■ Quoted passage ■
Posts Tagged ‘over’

2018 WPT Rolling Thunder Day 1B – Dean Freedlander Takes Over Lead, Final Numbers Yet to Be Determined

 2018 WPT Rolling Thunder Day 1B – Dean Freedlander Takes Over Lead, Final Numbers Yet to Be Determined

The 2018 World Poker Tour Rolling Thunder at the Thunder Valley Casino Resort in California completed the second of its two-Day Ones on Saturday. By the time the dust had settled, there was a new overall leader in Dean Freedlander. With late registration still ongoing, however, the players were still unsure of what they were playing for.

The final Day One of the tournament brought out a flock of players looking for redemption from busting out of Day 1A. From the first flight of the cards, 145 entries were on the tournament clock and many of those were from players who had taken a previous shot. Ari Engel, Anthony Zinno, Darren Elias, Blair Hinkle, Curt Kohlberg and Kathy Liebert were all return guests of the tournament, looking to make the most of their final shot (?) on Saturday.

■ Extracted entries ■
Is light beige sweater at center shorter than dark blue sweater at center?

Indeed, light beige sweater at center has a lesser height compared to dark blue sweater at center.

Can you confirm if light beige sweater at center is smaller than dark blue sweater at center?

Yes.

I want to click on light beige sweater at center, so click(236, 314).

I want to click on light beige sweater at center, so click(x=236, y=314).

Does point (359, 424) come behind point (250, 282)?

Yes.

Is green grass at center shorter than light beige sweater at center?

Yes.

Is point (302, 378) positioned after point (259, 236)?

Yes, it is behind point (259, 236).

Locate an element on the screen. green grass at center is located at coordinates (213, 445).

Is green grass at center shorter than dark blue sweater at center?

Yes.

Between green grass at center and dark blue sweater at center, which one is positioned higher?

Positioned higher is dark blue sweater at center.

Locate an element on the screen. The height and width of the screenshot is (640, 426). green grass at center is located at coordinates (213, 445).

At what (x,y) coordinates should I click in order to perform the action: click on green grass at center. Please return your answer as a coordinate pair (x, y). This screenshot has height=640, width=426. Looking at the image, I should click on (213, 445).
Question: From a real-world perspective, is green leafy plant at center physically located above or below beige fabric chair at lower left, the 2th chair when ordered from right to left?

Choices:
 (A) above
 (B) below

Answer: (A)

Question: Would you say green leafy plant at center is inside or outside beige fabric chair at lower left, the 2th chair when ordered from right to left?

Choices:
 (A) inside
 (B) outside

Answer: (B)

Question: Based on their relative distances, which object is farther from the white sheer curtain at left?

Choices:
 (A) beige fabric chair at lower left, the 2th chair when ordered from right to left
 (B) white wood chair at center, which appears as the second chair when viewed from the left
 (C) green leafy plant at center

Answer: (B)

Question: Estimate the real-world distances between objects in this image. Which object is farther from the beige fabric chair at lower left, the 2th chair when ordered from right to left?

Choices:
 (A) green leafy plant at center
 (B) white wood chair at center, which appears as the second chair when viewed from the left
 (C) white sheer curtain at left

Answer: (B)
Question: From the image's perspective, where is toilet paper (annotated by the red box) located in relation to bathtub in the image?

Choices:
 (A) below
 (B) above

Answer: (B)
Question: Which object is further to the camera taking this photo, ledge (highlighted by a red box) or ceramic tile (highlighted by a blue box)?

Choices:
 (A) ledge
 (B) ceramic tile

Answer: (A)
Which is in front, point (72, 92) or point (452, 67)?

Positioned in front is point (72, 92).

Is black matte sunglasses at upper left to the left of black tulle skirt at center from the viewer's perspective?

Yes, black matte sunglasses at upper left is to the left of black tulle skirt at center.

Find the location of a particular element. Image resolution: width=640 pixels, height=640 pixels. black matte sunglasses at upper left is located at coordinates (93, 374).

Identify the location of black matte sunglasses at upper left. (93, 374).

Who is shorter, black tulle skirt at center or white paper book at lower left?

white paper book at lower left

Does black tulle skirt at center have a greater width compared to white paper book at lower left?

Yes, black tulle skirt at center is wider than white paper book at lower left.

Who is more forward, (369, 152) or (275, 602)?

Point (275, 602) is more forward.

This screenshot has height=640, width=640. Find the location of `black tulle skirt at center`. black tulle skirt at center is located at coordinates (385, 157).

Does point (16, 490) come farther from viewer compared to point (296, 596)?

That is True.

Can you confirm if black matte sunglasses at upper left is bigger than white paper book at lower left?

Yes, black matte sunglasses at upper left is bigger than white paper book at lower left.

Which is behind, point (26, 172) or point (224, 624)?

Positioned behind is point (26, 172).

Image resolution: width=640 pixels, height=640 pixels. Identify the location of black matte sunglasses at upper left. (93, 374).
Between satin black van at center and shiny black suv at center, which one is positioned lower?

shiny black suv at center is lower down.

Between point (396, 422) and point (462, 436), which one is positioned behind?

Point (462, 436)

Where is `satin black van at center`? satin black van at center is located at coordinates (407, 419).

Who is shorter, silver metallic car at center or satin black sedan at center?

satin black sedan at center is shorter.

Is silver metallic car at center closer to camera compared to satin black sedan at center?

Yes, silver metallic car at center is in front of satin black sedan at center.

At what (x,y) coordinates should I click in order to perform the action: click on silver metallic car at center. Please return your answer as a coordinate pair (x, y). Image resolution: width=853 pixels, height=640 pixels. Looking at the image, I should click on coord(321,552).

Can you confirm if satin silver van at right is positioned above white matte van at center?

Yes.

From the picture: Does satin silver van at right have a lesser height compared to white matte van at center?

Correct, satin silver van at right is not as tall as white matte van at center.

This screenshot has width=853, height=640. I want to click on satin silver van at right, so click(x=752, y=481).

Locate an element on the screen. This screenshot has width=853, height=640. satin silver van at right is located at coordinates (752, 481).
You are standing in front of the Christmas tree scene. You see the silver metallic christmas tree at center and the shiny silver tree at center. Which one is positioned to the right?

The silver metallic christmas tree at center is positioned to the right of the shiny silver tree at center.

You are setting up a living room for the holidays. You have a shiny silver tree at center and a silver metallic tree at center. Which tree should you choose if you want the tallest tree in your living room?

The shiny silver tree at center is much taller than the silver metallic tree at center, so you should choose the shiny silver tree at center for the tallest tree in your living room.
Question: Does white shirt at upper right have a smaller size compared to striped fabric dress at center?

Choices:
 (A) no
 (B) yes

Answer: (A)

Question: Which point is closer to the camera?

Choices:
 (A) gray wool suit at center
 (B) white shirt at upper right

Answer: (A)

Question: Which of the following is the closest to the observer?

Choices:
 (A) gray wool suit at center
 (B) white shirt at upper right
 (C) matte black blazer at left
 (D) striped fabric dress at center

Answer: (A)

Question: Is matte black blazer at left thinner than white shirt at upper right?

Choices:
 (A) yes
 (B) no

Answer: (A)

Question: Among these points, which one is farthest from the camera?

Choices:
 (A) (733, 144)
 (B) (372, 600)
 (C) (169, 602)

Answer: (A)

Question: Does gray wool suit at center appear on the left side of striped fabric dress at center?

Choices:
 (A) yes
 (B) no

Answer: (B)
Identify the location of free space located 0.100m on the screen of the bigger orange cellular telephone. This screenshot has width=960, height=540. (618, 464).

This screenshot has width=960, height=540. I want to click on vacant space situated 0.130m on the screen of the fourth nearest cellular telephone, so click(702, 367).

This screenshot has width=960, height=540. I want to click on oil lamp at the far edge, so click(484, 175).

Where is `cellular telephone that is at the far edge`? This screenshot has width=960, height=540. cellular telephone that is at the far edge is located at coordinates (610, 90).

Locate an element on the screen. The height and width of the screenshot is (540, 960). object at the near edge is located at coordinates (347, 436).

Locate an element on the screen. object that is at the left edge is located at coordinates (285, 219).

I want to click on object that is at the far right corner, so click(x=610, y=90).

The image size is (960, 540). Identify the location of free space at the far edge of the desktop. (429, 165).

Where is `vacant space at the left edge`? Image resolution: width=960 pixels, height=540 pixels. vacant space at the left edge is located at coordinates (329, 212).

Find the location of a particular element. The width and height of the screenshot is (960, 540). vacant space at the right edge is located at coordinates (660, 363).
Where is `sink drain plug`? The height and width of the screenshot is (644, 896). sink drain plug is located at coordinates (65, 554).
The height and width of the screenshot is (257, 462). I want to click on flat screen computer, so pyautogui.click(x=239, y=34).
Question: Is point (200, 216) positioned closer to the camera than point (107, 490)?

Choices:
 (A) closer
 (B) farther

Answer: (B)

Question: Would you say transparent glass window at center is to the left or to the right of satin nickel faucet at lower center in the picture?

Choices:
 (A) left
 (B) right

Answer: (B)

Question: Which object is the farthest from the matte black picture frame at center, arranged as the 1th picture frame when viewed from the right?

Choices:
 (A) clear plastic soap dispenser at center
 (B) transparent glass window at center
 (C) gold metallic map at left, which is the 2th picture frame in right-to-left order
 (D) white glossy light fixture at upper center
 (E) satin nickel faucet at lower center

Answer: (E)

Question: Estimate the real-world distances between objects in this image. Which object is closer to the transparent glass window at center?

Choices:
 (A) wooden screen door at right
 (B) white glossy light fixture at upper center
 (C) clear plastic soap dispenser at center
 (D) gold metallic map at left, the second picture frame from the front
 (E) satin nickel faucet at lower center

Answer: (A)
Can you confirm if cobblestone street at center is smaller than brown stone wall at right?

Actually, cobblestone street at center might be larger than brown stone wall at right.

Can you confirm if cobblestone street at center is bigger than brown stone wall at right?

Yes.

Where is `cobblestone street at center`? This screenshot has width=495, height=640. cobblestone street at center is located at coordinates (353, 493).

■ Work to complete ■
#1 Answer these from the tournament report:
(a) At what casino resort was the 2018 World Poker Tour Rolling Thunder held?
(b) Who became the new overall leader after the second Day One?
(c) How many entries were on the tournament clock from the first flight of the cards on the final Day One?
#2 Write out the passage of the tournament report starting with "The 2018 World" and going on through "(?) on Saturday.".

■ Results for each task ■
#1
(a) Thunder Valley Casino Resort in California
(b) Dean Freedlander
(c) 145

#2
The 2018 World Poker Tour Rolling Thunder at the Thunder Valley Casino Resort in California completed the second of its two-Day Ones on Saturday. By the time the dust had settled, there was a new overall leader in Dean Freedlander. With late registration still ongoing, however, the players were still unsure of what they were playing for.

The final Day One of the tournament brought out a flock of players looking for redemption from busting out of Day 1A. From the first flight of the cards, 145 entries were on the tournament clock and many of those were from players who had taken a previous shot. Ari Engel, Anthony Zinno, Darren Elias, Blair Hinkle, Curt Kohlberg and Kathy Liebert were all return guests of the tournament, looking to make the most of their final shot (?) on Saturday.